NativeAOT entry point for the dotnet CLI

To enable near-instant startup for common CLI invocations, .NET 11 lays the groundwork for a NativeAOT-compiled dotnet CLI host. The work introduces three layers:

  • dn.exe — a NativeAOT host that resolves DOTNET_ROOT and hostfxr and marshals arguments into a NativeAOT shared library. This is for SDK-repository dogfooding, not production usage.
  • dotnet-aot.dll — a NativeAOT shared library that handles simple commands such as --version and --info directly, and falls back to the full managed CLI for everything else.
  • dotnet.dll — the existing managed CLI, with #if CLI_AOT conditionals so the same source files can be compiled into both paths.

The goal is near-instant startup for the most common CLI invocations while preserving full functionality for the rest.

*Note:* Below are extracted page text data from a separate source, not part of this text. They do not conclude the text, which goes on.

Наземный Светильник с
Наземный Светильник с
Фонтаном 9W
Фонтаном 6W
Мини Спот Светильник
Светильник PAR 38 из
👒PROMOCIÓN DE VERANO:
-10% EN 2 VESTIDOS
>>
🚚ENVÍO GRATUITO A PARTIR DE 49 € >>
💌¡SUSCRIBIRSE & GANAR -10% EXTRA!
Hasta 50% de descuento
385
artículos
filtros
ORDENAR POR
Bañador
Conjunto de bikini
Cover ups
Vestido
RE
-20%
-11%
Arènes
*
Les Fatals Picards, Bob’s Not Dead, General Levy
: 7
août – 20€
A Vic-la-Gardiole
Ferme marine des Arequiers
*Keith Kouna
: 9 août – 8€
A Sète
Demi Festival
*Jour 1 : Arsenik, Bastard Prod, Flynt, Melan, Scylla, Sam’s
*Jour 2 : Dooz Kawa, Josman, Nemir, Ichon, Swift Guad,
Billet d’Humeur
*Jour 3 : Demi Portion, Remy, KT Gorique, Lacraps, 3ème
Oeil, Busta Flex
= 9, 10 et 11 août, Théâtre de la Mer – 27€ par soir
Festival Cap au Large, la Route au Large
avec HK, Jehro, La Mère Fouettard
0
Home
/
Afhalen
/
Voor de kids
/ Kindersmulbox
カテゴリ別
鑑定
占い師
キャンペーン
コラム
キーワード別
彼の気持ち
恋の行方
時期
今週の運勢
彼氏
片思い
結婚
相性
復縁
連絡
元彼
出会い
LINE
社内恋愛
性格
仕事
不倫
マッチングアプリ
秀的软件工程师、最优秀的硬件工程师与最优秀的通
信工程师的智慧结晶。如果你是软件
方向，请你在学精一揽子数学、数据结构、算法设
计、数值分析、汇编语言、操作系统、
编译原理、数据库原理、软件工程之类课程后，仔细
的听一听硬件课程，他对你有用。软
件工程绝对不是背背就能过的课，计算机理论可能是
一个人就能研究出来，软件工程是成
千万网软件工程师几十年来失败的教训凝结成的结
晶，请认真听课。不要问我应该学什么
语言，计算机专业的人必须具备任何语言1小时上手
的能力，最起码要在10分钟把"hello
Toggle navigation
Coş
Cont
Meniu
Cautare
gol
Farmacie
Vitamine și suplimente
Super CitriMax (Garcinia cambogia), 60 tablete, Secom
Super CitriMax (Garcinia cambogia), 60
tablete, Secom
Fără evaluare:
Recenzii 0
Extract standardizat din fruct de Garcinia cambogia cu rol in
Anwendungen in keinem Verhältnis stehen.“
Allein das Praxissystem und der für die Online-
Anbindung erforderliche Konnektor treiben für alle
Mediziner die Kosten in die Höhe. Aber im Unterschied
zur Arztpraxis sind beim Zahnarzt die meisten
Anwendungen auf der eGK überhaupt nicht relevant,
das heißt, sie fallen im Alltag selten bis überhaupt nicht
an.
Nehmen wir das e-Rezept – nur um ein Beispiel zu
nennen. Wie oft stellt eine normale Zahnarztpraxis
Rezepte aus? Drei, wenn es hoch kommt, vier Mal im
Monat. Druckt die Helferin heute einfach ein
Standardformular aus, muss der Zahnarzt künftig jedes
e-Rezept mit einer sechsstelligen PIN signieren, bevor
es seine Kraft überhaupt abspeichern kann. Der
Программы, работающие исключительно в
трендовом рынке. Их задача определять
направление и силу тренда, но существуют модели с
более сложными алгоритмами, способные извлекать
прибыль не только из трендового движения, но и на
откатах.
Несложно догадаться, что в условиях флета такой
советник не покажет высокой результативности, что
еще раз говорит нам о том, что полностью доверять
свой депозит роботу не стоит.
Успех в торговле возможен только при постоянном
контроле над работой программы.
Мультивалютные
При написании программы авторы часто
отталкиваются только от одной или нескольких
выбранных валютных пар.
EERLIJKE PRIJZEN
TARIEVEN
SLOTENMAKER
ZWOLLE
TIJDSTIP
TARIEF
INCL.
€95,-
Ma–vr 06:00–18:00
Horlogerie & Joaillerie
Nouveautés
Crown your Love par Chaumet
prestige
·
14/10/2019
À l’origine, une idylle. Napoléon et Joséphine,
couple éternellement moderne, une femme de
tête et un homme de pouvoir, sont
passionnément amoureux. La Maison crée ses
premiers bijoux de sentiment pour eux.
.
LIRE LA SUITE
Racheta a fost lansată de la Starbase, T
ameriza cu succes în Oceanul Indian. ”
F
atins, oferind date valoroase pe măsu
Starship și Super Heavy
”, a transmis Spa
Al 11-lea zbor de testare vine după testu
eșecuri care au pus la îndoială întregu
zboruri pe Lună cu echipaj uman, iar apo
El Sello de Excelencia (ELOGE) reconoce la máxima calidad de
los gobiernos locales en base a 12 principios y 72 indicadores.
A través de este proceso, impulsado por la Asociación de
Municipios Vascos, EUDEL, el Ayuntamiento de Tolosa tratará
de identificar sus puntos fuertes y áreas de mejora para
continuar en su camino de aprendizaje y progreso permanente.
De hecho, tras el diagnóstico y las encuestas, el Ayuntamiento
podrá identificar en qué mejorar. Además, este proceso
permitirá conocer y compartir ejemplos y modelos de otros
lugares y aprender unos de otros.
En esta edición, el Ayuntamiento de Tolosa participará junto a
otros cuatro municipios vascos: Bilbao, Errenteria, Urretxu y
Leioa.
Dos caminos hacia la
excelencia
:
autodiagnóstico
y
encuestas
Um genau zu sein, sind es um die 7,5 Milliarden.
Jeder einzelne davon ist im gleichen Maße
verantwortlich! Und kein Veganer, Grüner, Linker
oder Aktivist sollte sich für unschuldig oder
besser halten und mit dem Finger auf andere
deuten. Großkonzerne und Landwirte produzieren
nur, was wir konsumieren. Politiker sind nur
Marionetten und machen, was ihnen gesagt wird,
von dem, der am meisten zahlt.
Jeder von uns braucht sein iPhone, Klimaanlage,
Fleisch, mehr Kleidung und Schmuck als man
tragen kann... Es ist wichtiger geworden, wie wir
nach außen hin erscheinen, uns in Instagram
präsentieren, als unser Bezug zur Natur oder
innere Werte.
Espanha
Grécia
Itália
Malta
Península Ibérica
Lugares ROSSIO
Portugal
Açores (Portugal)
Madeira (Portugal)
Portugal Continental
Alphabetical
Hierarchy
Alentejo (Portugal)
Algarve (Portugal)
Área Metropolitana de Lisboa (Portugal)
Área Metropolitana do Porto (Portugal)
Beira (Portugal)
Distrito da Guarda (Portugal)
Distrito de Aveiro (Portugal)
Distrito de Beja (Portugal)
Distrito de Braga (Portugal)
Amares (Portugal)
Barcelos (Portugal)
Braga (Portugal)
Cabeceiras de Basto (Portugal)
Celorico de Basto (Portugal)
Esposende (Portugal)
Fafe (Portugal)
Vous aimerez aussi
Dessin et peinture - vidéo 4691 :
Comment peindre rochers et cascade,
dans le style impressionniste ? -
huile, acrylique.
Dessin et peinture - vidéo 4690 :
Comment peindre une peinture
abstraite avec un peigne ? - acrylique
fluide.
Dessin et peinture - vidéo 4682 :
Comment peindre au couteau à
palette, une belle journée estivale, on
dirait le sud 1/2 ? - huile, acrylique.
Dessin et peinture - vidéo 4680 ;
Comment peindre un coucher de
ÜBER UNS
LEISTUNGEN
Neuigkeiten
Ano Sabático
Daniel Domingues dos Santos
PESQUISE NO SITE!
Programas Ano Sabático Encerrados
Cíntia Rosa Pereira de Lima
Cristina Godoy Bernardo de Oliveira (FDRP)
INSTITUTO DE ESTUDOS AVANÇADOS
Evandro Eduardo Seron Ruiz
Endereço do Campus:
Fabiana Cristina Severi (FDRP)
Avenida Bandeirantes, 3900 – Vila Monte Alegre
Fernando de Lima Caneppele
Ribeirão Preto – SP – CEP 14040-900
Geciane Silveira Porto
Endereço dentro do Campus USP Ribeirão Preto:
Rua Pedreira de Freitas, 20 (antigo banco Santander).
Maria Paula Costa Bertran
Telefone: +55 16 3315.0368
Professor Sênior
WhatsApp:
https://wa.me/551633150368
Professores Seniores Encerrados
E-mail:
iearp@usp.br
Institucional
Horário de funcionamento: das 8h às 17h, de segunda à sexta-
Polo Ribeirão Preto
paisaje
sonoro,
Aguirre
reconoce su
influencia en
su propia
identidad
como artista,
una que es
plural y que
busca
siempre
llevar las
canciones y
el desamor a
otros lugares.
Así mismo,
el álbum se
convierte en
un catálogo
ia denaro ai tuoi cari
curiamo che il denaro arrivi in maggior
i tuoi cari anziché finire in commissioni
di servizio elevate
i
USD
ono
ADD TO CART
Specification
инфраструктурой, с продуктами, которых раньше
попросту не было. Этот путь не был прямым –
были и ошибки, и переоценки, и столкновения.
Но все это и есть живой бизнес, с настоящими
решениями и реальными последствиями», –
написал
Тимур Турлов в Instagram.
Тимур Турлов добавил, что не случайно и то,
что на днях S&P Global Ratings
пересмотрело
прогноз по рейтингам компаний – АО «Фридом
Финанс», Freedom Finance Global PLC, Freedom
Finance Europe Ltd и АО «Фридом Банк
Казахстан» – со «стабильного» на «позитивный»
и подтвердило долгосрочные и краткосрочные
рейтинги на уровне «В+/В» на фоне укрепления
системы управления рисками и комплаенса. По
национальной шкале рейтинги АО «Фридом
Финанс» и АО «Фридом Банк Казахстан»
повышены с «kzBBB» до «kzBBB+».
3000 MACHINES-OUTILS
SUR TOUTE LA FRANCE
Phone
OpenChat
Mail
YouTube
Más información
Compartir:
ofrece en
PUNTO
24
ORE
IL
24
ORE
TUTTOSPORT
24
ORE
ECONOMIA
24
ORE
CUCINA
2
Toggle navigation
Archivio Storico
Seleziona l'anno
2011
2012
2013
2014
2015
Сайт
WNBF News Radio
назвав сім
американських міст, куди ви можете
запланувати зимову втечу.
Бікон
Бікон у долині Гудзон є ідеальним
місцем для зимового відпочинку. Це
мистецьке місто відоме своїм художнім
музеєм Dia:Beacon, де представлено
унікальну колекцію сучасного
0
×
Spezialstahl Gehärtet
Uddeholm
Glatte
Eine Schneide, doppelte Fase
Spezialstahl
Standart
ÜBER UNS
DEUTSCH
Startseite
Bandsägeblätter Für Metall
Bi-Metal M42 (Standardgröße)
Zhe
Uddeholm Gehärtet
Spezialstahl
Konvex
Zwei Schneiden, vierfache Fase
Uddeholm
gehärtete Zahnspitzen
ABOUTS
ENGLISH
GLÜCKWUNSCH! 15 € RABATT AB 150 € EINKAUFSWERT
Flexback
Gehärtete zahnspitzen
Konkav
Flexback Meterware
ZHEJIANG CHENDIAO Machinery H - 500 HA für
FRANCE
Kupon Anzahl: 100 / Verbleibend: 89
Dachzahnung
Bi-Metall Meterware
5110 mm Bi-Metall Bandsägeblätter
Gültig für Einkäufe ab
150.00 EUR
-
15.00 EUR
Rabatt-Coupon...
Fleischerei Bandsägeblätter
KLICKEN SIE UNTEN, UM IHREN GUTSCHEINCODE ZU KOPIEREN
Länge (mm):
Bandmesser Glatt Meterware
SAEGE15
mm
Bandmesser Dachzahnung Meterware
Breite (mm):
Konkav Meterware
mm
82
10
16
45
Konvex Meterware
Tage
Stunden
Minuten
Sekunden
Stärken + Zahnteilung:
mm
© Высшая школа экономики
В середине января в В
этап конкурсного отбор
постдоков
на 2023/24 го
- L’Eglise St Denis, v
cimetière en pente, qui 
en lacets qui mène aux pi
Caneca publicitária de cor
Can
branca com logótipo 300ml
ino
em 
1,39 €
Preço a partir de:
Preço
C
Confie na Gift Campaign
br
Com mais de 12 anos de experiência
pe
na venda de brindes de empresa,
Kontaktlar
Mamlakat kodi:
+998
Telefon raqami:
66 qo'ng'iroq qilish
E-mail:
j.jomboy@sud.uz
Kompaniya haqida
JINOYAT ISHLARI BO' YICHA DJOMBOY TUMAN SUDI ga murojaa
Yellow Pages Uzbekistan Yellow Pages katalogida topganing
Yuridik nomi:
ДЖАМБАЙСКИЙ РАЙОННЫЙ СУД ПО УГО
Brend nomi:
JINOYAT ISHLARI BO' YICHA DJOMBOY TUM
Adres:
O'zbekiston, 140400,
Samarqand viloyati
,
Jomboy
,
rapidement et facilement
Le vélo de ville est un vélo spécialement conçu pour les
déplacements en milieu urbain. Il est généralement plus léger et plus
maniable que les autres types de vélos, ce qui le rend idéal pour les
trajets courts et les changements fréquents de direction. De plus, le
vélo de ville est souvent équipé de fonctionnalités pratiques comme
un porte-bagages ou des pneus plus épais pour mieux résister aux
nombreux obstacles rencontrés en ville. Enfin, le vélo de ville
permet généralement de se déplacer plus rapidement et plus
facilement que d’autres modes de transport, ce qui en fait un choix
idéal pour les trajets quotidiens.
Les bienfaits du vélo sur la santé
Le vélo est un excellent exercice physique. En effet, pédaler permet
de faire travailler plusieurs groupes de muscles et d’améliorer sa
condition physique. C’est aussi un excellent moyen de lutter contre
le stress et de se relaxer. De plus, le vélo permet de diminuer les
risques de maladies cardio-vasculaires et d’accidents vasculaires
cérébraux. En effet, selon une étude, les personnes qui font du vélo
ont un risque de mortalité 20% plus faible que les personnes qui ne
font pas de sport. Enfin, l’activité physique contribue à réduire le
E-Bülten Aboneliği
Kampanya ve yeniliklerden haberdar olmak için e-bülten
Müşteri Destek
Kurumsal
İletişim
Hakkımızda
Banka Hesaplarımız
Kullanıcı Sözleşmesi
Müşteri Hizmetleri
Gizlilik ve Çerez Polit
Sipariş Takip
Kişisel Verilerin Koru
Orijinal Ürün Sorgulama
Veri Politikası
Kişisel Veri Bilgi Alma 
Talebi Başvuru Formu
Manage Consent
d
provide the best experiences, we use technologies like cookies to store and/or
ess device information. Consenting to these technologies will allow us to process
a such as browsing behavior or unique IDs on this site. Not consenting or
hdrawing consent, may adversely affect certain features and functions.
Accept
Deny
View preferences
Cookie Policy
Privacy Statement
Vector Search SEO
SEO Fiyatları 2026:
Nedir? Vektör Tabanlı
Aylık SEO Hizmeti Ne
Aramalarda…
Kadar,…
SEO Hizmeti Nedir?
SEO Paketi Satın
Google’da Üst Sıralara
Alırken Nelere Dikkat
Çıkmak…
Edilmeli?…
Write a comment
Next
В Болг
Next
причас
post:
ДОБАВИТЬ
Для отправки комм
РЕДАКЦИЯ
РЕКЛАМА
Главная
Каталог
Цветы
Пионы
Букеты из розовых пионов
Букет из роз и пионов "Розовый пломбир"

The new entry point isn't the default dotnet binary yet.

Partial Ready-to-Run for upstack tooling

A new MSBuild property lets upstack tooling (for example, dotnet/macios and dotnet/maui) declare a list of assemblies to be partially R2R-compiled and excluded from the composite image. The motivating scenario is precompiling generated XAML code in Debug builds to speed up F5 without paying the full crossgen cost for the rest of the app. App developers don't set this property directly—it's a hook the mobile workloads use in their targets.